EXERCISE BRIEF >> Copy each entry precisely as written, and do not carry over the pictures.

SOURCE INFORMATION >>
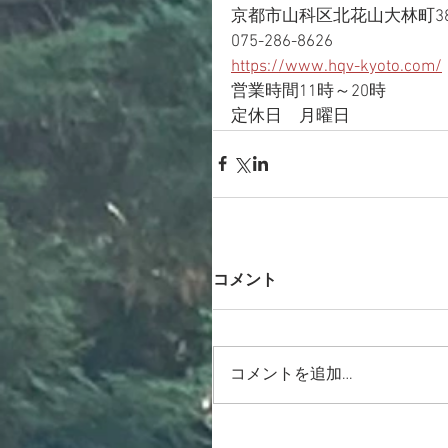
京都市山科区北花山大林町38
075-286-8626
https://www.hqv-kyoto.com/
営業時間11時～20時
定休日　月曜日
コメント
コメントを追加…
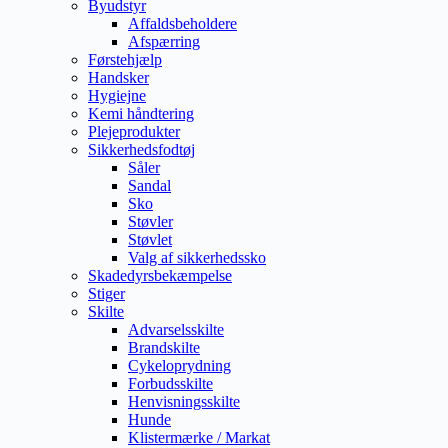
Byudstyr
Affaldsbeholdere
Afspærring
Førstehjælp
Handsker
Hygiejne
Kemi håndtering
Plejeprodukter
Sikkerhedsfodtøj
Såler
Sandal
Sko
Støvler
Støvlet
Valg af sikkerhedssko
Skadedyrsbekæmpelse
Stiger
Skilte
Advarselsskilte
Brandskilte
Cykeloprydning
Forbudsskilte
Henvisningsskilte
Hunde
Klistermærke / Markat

SOLVED EXERCISE >>
京都市山科区北花山大林町38
075-286-8626
https://www.hqv-kyoto.com/
営業時間11時～20時
定休日　月曜日
コメント
コメントを追加…
Byudstyr
Affaldsbeholdere
Afspærring
Førstehjælp
Handsker
Hygiejne
Kemi håndtering
Plejeprodukter
Sikkerhedsfodtøj
Såler
Sandal
Sko
Støvler
Støvlet
Valg af sikkerhedssko
Skadedyrsbekæmpelse
Stiger
Skilte
Advarselsskilte
Brandskilte
Cykeloprydning
Forbudsskilte
Henvisningsskilte
Hunde
Klistermærke / Markat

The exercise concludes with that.